Abstract

To develop a classification approach based solely on spectral domain optical coherence tomography to differentiate macular edema (ME) of different disease entities and to determine underlying pathology. A cross-sectional study including 153 participants: 27 with Irvine-Gass, 31 with uveitic ME, 24 with ME after branch retinal vein occlusion, 13 with central retinal vein occlusion, 44 with diabetic ME, and 14 controls. Spectral domain optical coherence tomography was graded according to a standardized reading protocol. Grading characteristics were: ME pattern in the central line (horizontal/vertical) and in volume scans, distribution of cysts in Early Treatment Diabetic Retinopathy Study grid, morphologic features, and quantitative parameters such as individual layer thickness. The parameters in a best-fitting multivariate model were evaluated for reliability to predict the underlying pathology using a leave-one-out crossover-validation analysis. To evaluate clinical reliability, two masked clinicians graded spectral domain optical coherence tomography images according to the assessed parameters.

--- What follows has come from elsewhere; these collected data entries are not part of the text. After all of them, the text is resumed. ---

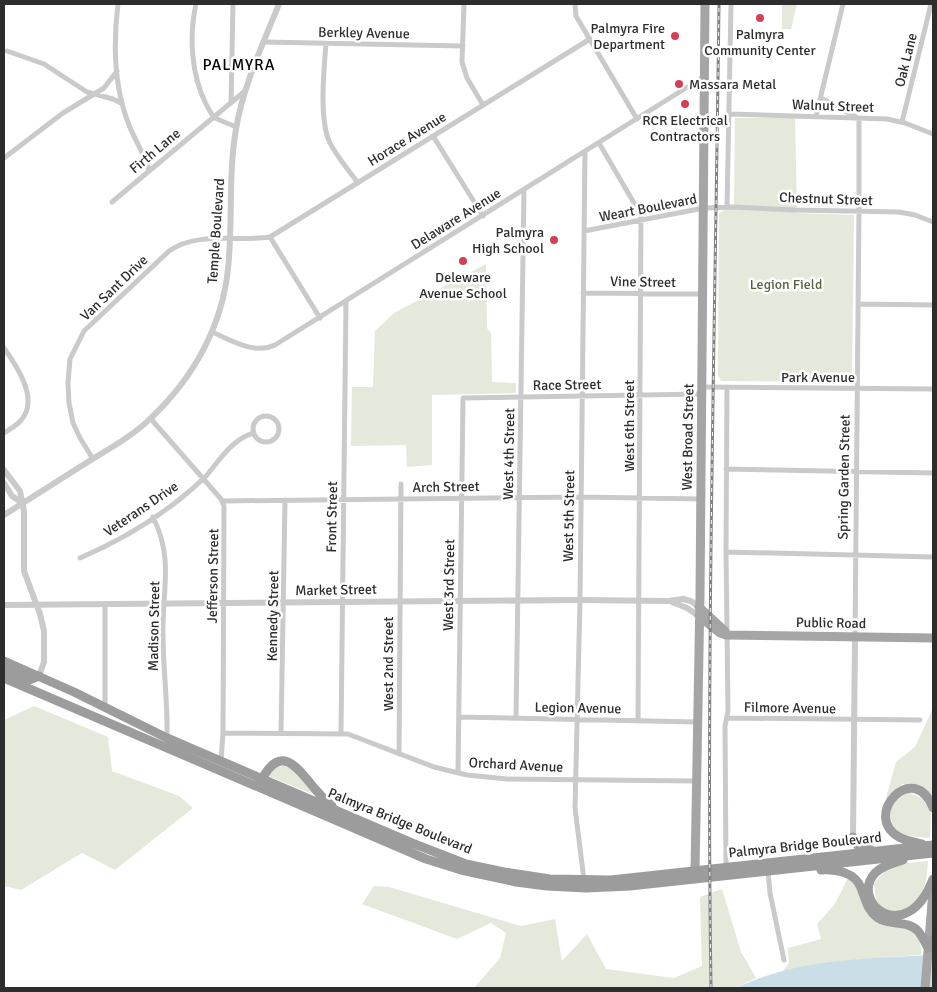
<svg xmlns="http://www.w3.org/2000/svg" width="937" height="992" font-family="Signika,sans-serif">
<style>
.green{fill:#e4e9dc}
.water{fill:#cadee7}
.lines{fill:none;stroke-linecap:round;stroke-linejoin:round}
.minor{stroke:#cacaca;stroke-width:5}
.tertiary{stroke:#cacaca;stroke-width:6}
.primary{stroke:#a5a5a5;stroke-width:9}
.trunk{stroke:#9c9c9c;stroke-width:9}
.rail-casing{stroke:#828282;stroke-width:3}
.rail{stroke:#fff;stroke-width:1;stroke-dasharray:4;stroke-linecap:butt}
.poi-dot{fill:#d34056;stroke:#fff;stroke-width:2}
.labels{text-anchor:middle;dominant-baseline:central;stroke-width:5;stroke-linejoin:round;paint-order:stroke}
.poi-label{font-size:14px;fill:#2d2d2d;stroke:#fff}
.street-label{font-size:14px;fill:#2d2d2d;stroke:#fff}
.park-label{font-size:14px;fill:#53643f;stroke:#fff}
.quarter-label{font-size:16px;letter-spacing:1px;fill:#000;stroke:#fff}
</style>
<rect width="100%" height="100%" fill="#fff"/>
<path class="green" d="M 782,4 L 797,4 L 791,29 L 782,29 Z
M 735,118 L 795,118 L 797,213 L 854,215 L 852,382 L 721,381 L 718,375 L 719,213 L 734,205 Z
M 486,264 L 487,328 L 491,333 L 492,382 L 516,383 L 516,393 L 432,395 L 432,465 L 407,467 L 406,445 L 351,446 L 352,387 L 373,387 L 375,331 L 394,313 Z
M 34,706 L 108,737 L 112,771 L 179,796 L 193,808 L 115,870 L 82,853 L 21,890 L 4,886 L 4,720 Z
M 933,708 L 933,797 L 917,785 L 902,784 L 886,798 L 896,762 L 915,747 Z
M 286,765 L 296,770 L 313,794 L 268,776 L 275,768 Z
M 907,792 L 922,798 L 931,813 L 930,838 C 920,837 906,837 898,831 C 889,825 888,806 896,798 C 899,796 904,794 907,792 Z
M 928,861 C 927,873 927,884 920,895 C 912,909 890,921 878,903 C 875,898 875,889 874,884 C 887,863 905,863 928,861 Z
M 848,878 C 863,891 860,912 877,923 C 881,925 885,925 889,926 C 911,929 922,930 921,955 C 874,957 829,962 783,971 L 789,963 L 788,948 L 821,939 L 817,924 L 835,904 Z
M 374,886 L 389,887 L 521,926 L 555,919 L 562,961 L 587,934 L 606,969 L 674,978 L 702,966 L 700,897 L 722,889 L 741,952 L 756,978 L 736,988 L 474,988 L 500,958 L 506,933 L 491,923 L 457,939 L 362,904 Z"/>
<path class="water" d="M 933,955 L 933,987 L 915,988 L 736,988 C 796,959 868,958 933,955 Z"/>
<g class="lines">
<path class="minor" d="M 118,4 C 113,44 114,87 129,125 C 135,140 144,154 149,170
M 196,4 C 189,36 191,74 206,104 C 208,108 211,114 214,117 C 220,121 230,124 236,127
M 464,4 L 462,62 L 467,78 L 483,105
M 575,4 L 576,16 L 637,119
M 264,42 L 463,46
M 326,43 C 324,70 319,116 329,141 C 336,156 348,169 358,183
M 7,51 L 44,64 L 87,92 L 113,99 L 121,103
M 821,98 L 856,117
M 231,103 L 233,4
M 729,114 L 887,119 L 905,123 L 933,134
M 816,116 L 843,4
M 902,122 L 931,4
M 433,136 L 483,216
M 599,143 L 641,215 L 638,720
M 4,158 L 63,113 L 104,88 L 117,71
M 112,202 L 245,91
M 727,207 L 731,4
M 584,231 L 704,208 L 732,207 L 795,210 L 899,212 L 915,215 L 933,222
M 270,237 L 320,318
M 583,293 L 703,294
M 859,304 L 933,305
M 212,332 C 231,340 254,355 275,345 L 705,76
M 4,348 C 16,365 39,398 22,419 C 18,425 10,429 4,433
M 702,387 L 933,389
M253 429a13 13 0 1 1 26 0a13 13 0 1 1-26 0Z
M 151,419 L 221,499 L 224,506 L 223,733 L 221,761
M 93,459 L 80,438 L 73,423 L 69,403 L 68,383 L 70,359 L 84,331 L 169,251 C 198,231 237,242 270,237 L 590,39
M 726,469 L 933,473
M 222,501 L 581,497 L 701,499
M 153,517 C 174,559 162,590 163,634 C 163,669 168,703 167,738
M 726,552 L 933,557
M 80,558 C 115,543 150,523 180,499 C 189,492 198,484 206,476 C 219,461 233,438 254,433
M 855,637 L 859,211 L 859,118
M 105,707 L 105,604
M 459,717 L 697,722
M 516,718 L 524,190
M 727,718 L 920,720
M 223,733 L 348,734 L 434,767 L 467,775 L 507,779 L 696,781
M 281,733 L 285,500
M 341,733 L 346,302
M 399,754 L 401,484
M 458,773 L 463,398 L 702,394
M 726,868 L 725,726 L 728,711 L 726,552 L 727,387
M 768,871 L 770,893 L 784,960
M 584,880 L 575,808 L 580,600 L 585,152"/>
<path class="tertiary" d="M 4,470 L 20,491 L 24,511 L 24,571 L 40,614 L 44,631 L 44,662 L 39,676
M 4,483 L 12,496 L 22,503
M 4,515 C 34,496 64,477 94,458 C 114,446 135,434 152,417 C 194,377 222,326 228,269 C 233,222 228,175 236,129 C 243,86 263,44 279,4
M 672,602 L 687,608 L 699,616
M 4,605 L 580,600 L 668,601 L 683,599 L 691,601 L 699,607
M 853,837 L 855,637"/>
<path class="primary" d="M 699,607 L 725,631
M 699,616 L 720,633 L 726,635 L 933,638
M 695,871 L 700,596 L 705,4
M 925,988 L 933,891"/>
<path class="trunk" d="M 4,661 L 74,692 L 167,738 L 412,843 L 466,864 L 504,872 L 550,879 L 611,880 L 933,845
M 4,670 L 29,680 L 39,676
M 4,678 L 426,859 L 461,870 L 516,882 L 547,886 L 586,888 L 630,886 L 933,853
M 262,779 C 282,742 299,770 315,789 C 320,795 326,801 332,806
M 853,837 L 858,846 L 871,850
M 922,844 C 915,842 906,841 899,837 C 861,816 914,758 933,808
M 903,860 C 893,863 882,866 875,873 C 849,902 906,949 933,879
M 821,870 C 836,869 855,872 861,888 C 866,900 867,910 878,918 C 890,926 908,920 918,931 C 922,936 925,942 928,948 L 933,939"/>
<g class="rail-casing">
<path id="rail" d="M 711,988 C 706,660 715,332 719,4"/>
</g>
<use href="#rail" class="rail"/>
</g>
<g class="poi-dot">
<circle cx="760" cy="18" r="5"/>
<circle cx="675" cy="36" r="5"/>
<circle cx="679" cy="84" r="5"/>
<circle cx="685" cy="104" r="5"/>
<circle cx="554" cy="240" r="5"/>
<circle cx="463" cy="261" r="5"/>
</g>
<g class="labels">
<g class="poi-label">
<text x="665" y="28" text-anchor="end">Palmyra Fire<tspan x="665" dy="16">Department</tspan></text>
<text x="760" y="34">Palmyra<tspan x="760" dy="16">Community Center</tspan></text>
<text x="689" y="84" text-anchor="start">Massara Metal</text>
<text x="685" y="120">RCR Electrical<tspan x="685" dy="16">Contractors</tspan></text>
<text x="544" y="232" text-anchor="end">Palmyra<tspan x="544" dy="16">High School</tspan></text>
<text x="463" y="277">Deleware<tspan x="463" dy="16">Avenue School</tspan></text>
</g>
<g class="street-label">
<text transform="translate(364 33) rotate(1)">Berkley Avenue</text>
<text transform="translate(906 60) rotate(-76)">Oak Lane</text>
<text transform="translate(833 106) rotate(2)">Walnut Street</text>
<text transform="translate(407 139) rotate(-32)">Horace Avenue</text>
<text transform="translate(155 151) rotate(-40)">Firth Lane</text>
<text transform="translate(826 199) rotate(2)">Chestnut Street</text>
<text transform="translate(648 208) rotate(-11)">Weart Boulevard</text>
<text transform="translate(456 219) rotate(-32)">Delaware Avenue</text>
<text transform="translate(216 231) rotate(-86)">Temple Boulevard</text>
<text transform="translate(643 282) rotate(1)">Vine Street</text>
<text transform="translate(114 288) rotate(-44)">Van Sant Drive</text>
<text x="818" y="377">Park Avenue</text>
<text transform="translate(567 385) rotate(-1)">Race Street</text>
<text transform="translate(629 426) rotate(-90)">West 6th Street</text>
<text transform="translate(688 437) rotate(-89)">West Broad Street</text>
<text transform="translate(509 454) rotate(-89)">West 4th Street</text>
<text transform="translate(844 477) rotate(-89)">Spring Garden Street</text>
<text transform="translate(446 487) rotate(-1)">Arch Street</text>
<text transform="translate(141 509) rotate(-34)">Veterans Drive</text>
<text transform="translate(569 516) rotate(-89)">West 5th Street</text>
<text transform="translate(332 517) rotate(-89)">Front Street</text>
<text transform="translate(213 576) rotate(-89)">Jefferson Street</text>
<text transform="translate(449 585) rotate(-89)">West 3rd Street</text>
<text transform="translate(336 590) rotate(-1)">Market Street</text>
<text transform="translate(273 616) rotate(-89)">Kennedy Street</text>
<text transform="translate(831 623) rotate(1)">Public Road</text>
<text transform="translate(154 626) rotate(-89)">Madison Street</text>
<text transform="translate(388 664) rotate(-90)">West 2nd Street</text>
<text transform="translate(578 708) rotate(1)">Legion Avenue</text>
<text transform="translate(790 708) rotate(1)">Filmore Avenue</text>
<text transform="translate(516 765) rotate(3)">Orchard Avenue</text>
<text transform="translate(400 821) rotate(22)">Palmyra Bridge Boulevard</text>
<text transform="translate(805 845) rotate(-6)">Palmyra Bridge Boulevard</text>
</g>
<g class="park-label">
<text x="786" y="284">Legion Field</text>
</g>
<g class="quarter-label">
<text x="239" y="65">PALMYRA</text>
</g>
</g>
<rect width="937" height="992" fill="none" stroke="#2d2d2d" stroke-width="10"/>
</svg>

The best-fitting multivariate model revealed that microfoci, ME pattern in vertical line scan, and foveal retinal nerve fiber layer thickness are the best indicators of the underlying pathology of ME. Classification accuracy of this model was 96%, mean cross-validated test classification accuracy was 84% (r² = 0.95, P < 0.0001). Clinical relevance was examined with 2 independent readers, yielding classification accuracies of 86% in both cases. Macular edema demonstrates characteristic patterns, morphologic features, and layer thicknesses dependent on the underlying disease process. Diagnostic recognition of these features may allow clinical and automated disease identification based primarily on spectral domain optical coherence tomography analysis.